## [PROVIDED RECORDS]

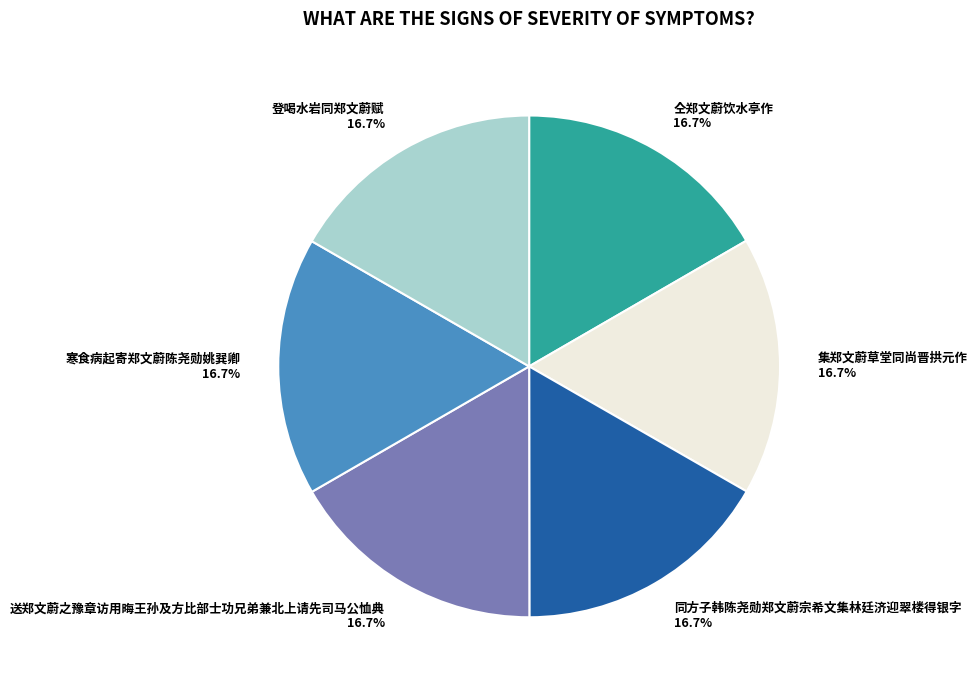

What is the ratio of the value at 仝郑文蔚饮水亭作 to the value at 寒食病起寄郑文蔚陈尧勋姚巽卿?

1.0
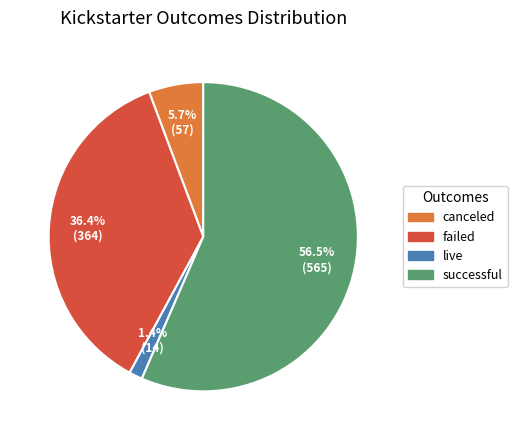

Rank the categories by value from highest to lowest.

successful, failed, canceled, live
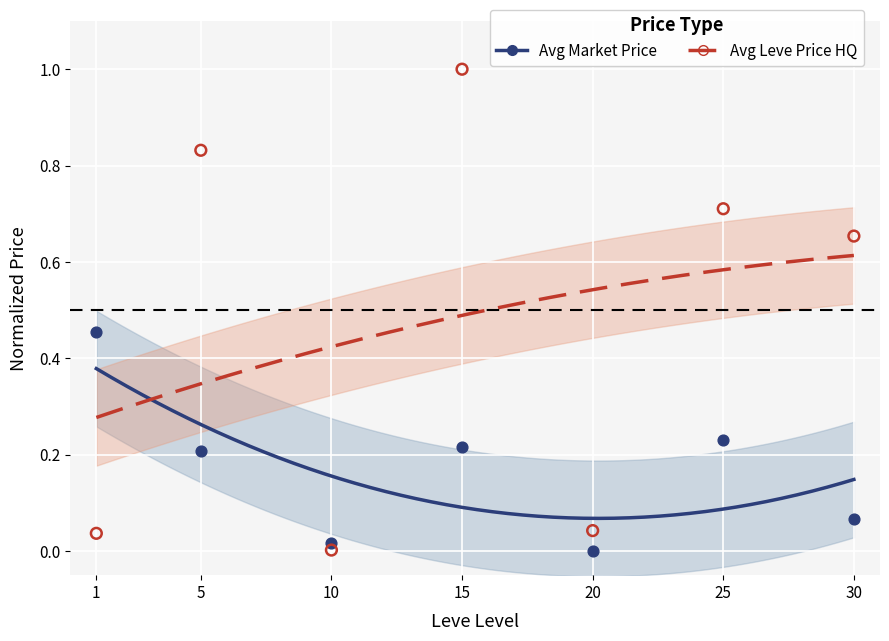

Across all data points, what is the range of X values (max minus min)?

29.0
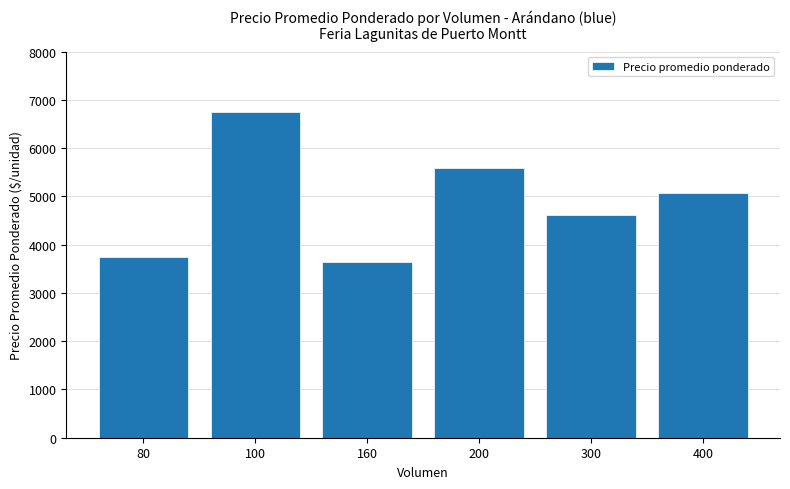

How many bars are there in total?

6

## [WORK ORDER]
Can you convert the lines of the records above into a numbered list, leaving out the blank lines and the pictures?

## [SOLUTION FOR THIS TASK]
1. What is the ratio of the value at 仝郑文蔚饮水亭作 to the value at 寒食病起寄郑文蔚陈尧勋姚巽卿?
2. 1.0
3. Rank the categories by value from highest to lowest.
4. successful, failed, canceled, live
5. Across all data points, what is the range of X values (max minus min)?
6. 29.0
7. How many bars are there in total?
8. 6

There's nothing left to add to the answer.